Swissness in Tokio

Während der Designart Tokyo ­organisierte die schweizerische Botschaft die Ausstellung «Swiss Design / Made in Japan». Kuratiert wurde sie von David Glaettli, Schweizer Designer und Creative Director der japanischen Marke Karimoku New Standard.

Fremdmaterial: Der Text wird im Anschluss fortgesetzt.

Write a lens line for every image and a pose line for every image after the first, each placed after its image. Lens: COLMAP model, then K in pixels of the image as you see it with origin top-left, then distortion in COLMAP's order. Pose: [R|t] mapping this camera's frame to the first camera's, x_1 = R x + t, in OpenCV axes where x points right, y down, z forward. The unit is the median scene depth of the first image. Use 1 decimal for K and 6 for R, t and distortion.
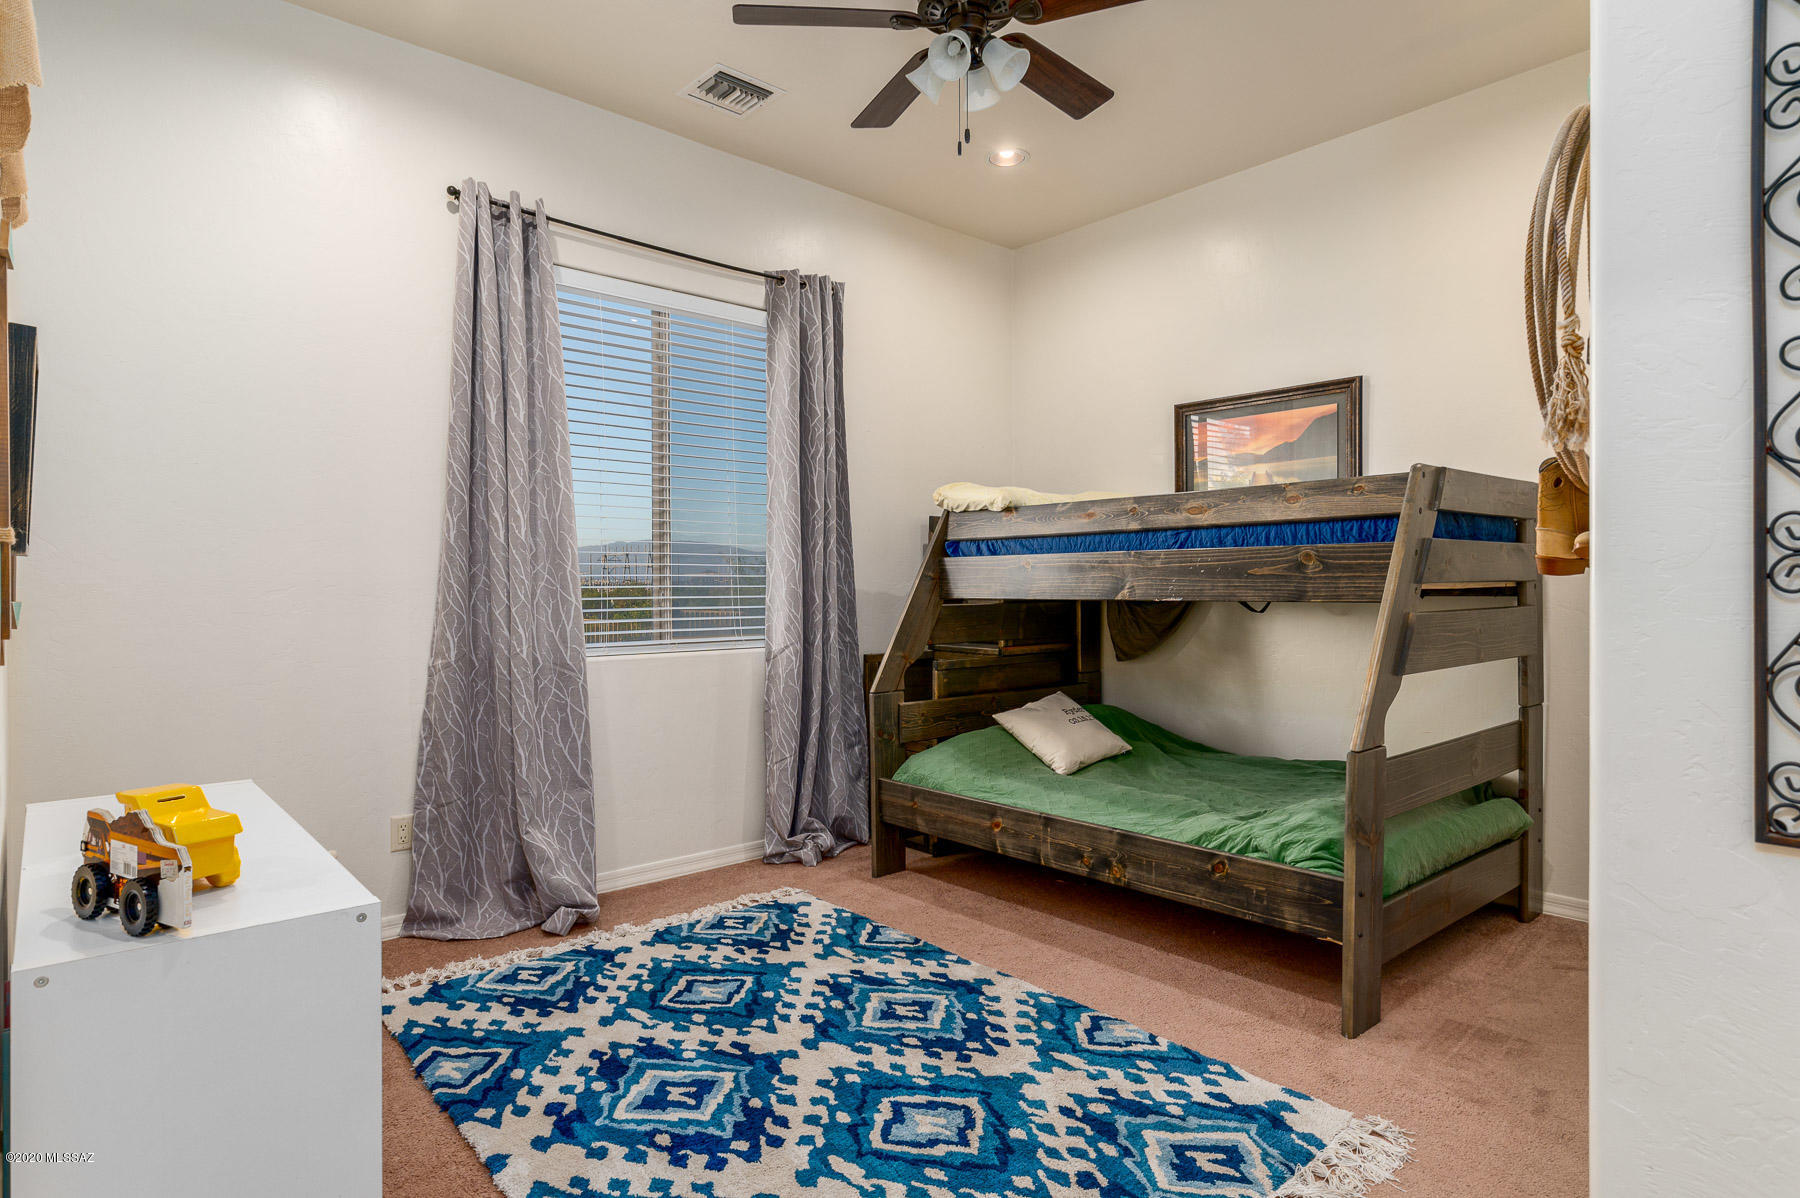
lens RADIAL K [[960.1, 0, 904.5], [0, 960.1, 594.1], [0, 0, 1]] dist [-0.010872, 0.002706]
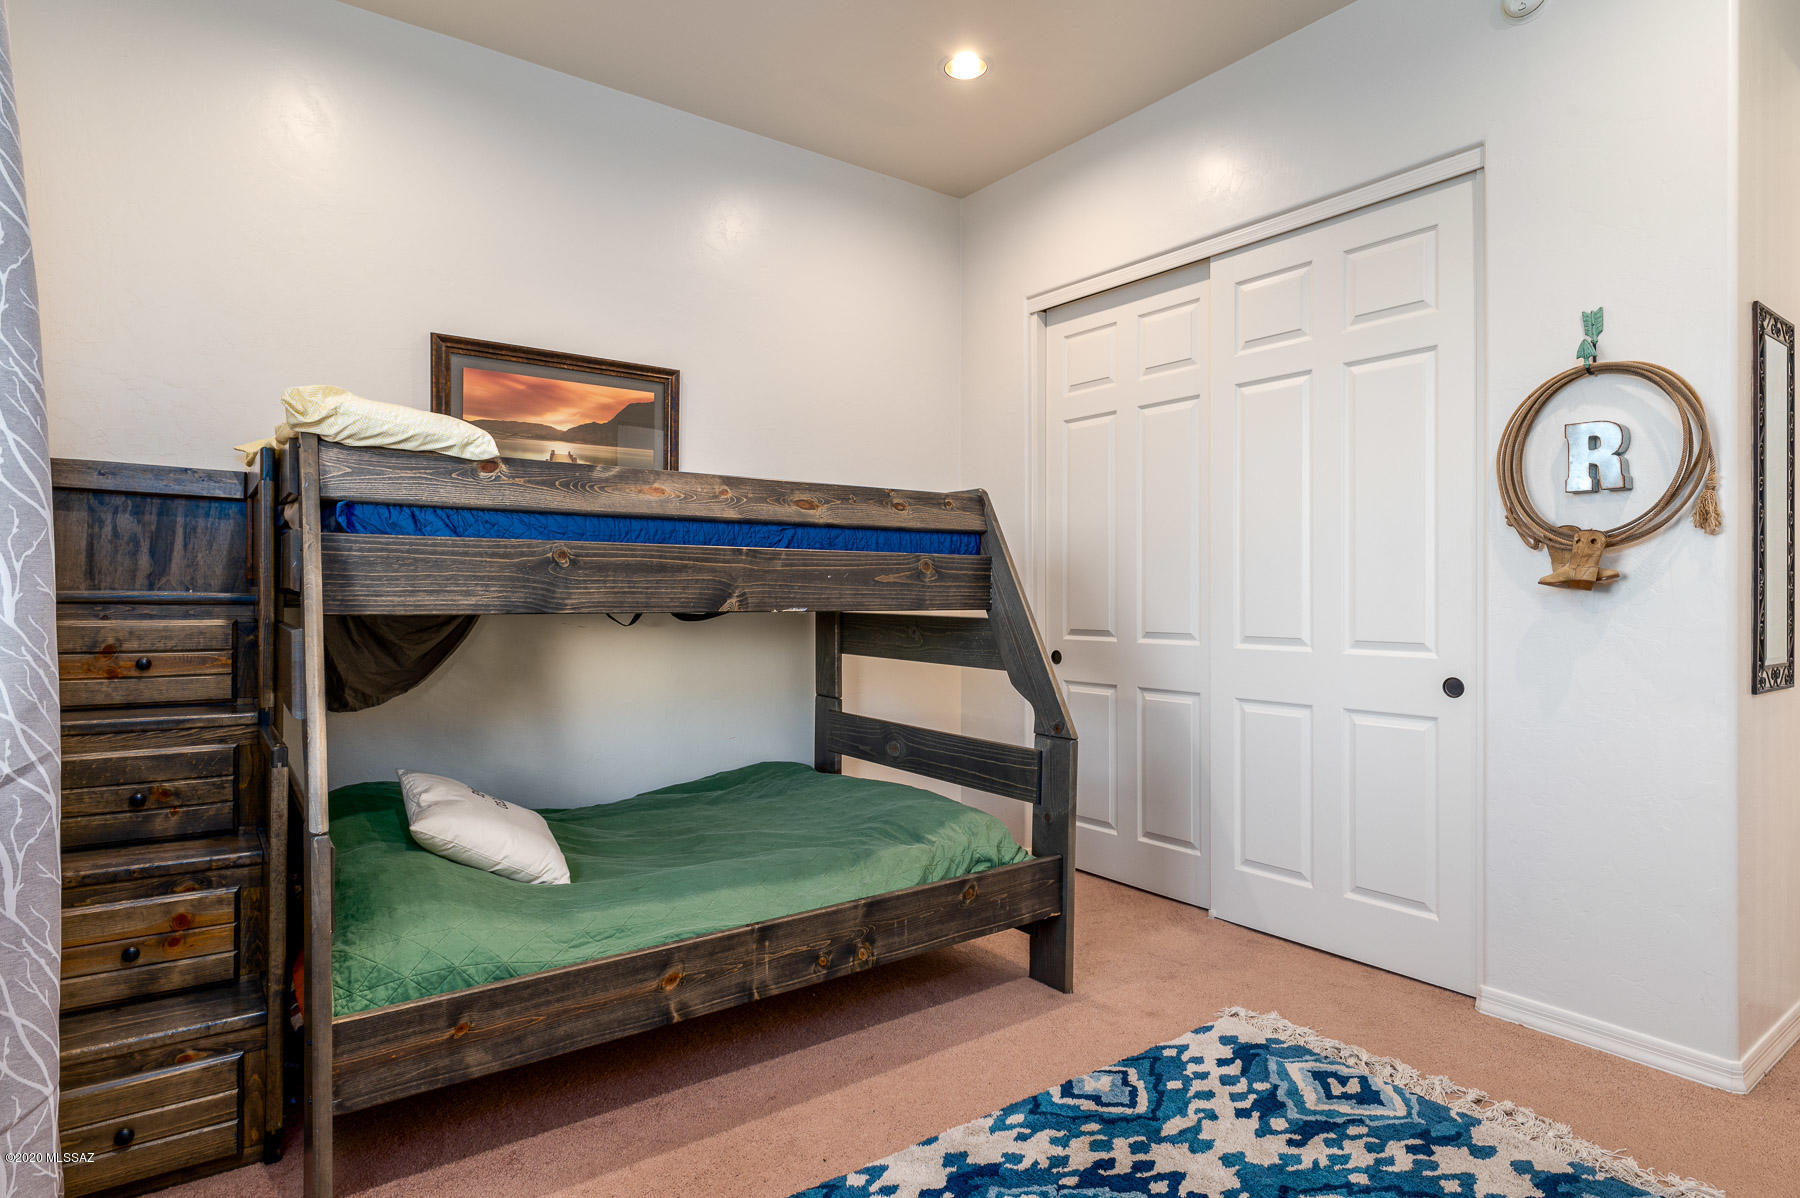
lens RADIAL K [[960.1, 0, 901.4], [0, 960.1, 597.8], [0, 0, 1]] dist [-0.010872, 0.002706]
pose [[0.104392, -0.000958, 0.994536, -0.627835], [0.003963, 0.999992, 0.000547, -0.006073], [-0.994528, 0.003884, 0.104395, 0.984328]]
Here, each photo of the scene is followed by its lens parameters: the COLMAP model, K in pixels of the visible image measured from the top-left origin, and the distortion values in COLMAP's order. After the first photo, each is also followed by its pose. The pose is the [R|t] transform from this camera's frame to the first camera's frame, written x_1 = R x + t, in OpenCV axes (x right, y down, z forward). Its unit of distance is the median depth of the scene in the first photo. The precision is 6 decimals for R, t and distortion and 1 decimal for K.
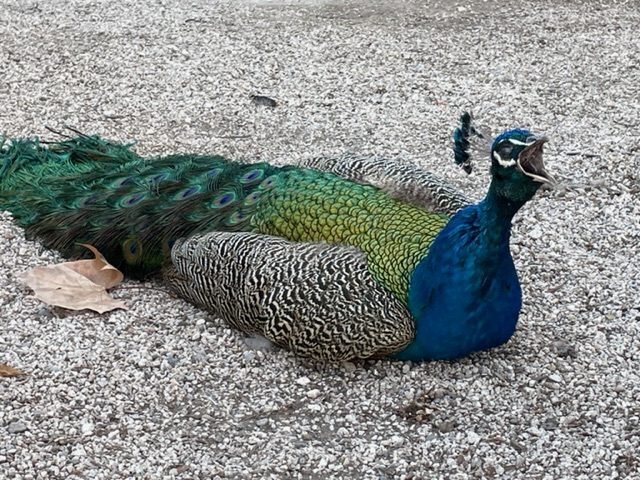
lens RADIAL K [[950.8, 0, 320.0], [0, 950.8, 240.0], [0, 0, 1]] dist [0.026156, 0.083531]
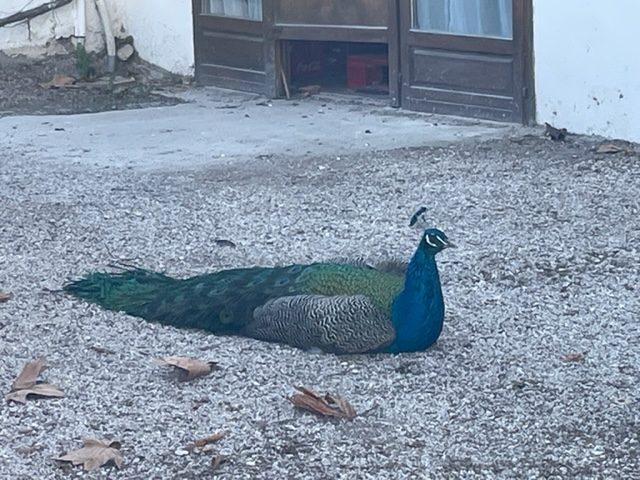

In der Ausstellung, die im Tokioter Stadtbezirk Shibuya stattgefunden hat, wurden Möbel und Alltags­objekte gezeigt, die von Schweizer Designern entworfen und in Japan gefertigt werden. «Die Schweiz und Japan haben ein ähnliches Verständnis für das Essenzielle, für Qualität, Präzision, Funktionalität und ­Unaufdringlichkeit», fasst der in Tokio ansässige David Glaettli die Gemeinsamkeiten beider Länder zusammen. Wenn Schweizer Design auf japanische Handwerkskunst trifft, entstehen dementsprechend diskrete, aber formschöne und hochwertige Produkte. Als Paradebeispiel inszenierte Glaettli das japanische Brand ­Karimoku New Standard, dessen ­Produkte oft von Schweizern entworfen werden. Darunter etwa Big-Game, Dimitri Bähler, Lucien Gumy oder Moritz Schlatter. Die Ausstellung ist Teil der Kampagne «Doors to ­Switzerland», die von der schweizerischen Botschaft in Japan für die Olympischen Spiele in Tokio 2020 konzipiert wurde. In denselben Räumlichkeiten, in denen «Swiss ­Design / Made in Japan» stattfand, wird sich übrigens auch das sogenannte House of Switzerland während der Olympischen Spiele befinden.